- _USING THE INFORMATION_
[1] Rewrite the passage on chess films between "Roger Ebert, on" and "in some people.", inclusive, replacing "Corsican maid" with "Corsican housekeeper".
[2] Summarize the passage on chess films in two sentences.

- _TEXT BLOCK_
· · · · · · ·

Akiri is not the ideal custodian of a mentally ill person as he is the leader of a gang, the Outcasts, and his home is the place where the gang hangs out. Besides the Outcasts, Gen has to deal with his resentful nephew Manu, who has had to give up his room for his uncle. Manu is, understandably, a troubled young man who is torn by his desire to make his father happy by joining the gang, and his desire for a different kind of life.

Gen, seeing a poster advertising the Eastern Knights, a chess club for underprivileged youth led by an old friend, offers his services as a teacher for the group. The friend isn't at all thrilled with Gen's offer, but is finally convinced to see how things go. Needless to say, it isn't all smooth sailing, but the story of the Eastern Knights, the relationship between Gen and Manu, and Gen's struggle to stay on top of his illness make for a compelling film.

Week51-queen chessboard

I also enjoyed the French chess movie, Queen to Play (2011). Sandra Bonnaire stars as Hélène, a woman who cleans rooms in a pastoral hotel in the Corsican countryside. One day a couple tells her to go ahead and clean their room while they are sitting on the balcony playing chess. As she cleans, she watches the beautiful couple—the woman in her slip--on the balcony, intent on their game and one another, and feels a growing hunger. After the couple leaves the hotel, Hélène finds that the woman has left the slip behind in the bed, and she takes it home and begins to wear it, a sort of talisman of the life that she wants to lead.

Hoping to be able to play chess with her husband, Hélène buys him an electronic chess set for his birthday, but he is completely baffled by the gift. He does try to learn, but the complexity of the game is too much for him, so she tries to teach herself to play.

Hélène has another job cleaning the beautiful home of a reclusive and irascible Dr. Kröger (Kevin Kline). She finds that he owns a chess set, and asks him to play with her. He declines, but she is persistent. She even offers to work for free if he will, and he says they will try once. When he sees how serious she is about the game, and how much it means to her, he agrees to teach her.

The picture at the top of this section comes from a NPR review by Ella Taylor that describes Queen to Play as not-too-terrible, but I think it's a good deal better than that, and that Ms. Taylor has some kind of an ax to grind, particularly with Kevin Kline. I hesitated to link to the site, but I liked the picture.

Roger Ebert, on the other hand, says this about the film:

I wonder if someone who doesn't love chess as much as I do would like “Queen to Play” as much as I did. Such a person could enjoy the transformation of a Corsican maid into strong chess player. They might read it as a story of female empowerment, of a woman asserting herself in her marriage and in her job. That would be fair enough.

But what I enjoyed was the way the film summons up the pure obsessive passion that chess stirs in some people.

I live with a bit of that in my husband, but, since I can't grasp the spatial aspect of the game, I'm not a chess enthusiast myself.

· · · · · · ·

- _EXTRACTED INFORMATION_
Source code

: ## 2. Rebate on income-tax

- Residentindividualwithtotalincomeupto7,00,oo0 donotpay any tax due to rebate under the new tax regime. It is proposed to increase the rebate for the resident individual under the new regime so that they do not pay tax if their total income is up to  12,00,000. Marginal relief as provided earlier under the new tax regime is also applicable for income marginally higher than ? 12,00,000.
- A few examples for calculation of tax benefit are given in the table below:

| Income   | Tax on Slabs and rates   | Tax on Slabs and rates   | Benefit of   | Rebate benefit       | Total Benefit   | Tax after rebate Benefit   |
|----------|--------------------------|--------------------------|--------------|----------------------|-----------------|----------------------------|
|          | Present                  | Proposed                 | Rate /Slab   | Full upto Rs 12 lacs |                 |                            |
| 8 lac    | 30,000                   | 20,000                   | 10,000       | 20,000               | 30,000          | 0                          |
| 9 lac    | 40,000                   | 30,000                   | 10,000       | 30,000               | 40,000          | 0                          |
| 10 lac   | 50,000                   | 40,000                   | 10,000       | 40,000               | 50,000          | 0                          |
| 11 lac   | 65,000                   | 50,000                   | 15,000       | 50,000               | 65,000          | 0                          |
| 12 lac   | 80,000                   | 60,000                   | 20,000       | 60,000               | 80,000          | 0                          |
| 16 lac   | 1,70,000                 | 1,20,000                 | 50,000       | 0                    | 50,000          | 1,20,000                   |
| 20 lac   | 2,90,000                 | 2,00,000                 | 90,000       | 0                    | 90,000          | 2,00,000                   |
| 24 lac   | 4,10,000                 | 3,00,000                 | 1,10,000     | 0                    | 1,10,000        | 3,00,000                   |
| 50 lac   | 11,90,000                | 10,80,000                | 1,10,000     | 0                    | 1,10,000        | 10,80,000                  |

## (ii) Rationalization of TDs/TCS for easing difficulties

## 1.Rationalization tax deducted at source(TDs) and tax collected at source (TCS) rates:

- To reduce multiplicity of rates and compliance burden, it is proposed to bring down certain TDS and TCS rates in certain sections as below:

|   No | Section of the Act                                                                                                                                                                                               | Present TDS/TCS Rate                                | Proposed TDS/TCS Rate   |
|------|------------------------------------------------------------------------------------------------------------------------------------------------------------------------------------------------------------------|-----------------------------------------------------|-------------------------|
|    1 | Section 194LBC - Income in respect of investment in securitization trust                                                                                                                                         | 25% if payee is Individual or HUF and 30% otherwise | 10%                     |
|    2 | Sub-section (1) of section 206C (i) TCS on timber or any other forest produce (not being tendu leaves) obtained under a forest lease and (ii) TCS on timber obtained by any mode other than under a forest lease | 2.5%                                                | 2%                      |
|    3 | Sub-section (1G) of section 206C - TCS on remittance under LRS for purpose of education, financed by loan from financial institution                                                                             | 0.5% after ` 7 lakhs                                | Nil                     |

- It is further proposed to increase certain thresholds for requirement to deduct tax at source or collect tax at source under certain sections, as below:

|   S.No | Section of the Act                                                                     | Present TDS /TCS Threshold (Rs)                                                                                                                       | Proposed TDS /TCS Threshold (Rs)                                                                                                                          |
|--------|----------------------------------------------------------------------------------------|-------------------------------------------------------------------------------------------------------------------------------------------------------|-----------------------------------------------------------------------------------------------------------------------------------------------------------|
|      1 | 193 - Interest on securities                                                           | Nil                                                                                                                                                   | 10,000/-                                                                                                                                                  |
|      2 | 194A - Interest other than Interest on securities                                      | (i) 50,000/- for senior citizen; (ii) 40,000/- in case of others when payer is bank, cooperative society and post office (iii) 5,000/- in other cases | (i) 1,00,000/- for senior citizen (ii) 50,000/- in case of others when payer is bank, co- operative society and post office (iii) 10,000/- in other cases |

· · · · · · ·

- _WRITTEN RESPONSES_
[1]
Roger Ebert, on the other hand, says this about the film:

I wonder if someone who doesn't love chess as much as I do would like “Queen to Play” as much as I did. Such a person could enjoy the transformation of a Corsican housekeeper into strong chess player. They might read it as a story of female empowerment, of a woman asserting herself in her marriage and in her job. That would be fair enough.

But what I enjoyed was the way the film summons up the pure obsessive passion that chess stirs in some people.

[2] The passage describes a film in which Gen, who struggles with mental illness, teaches chess to the Eastern Knights, a club for underprivileged youth, while dealing with a gang and his resentful nephew Manu. It also recommends the French film Queen to Play, in which Hélène, who cleans rooms in a hotel, takes up chess and persuades the reclusive Dr. Kröger to teach her, and it contrasts a dismissive NPR review of that film with Roger Ebert's praise for its portrayal of the obsessive passion chess stirs in some people.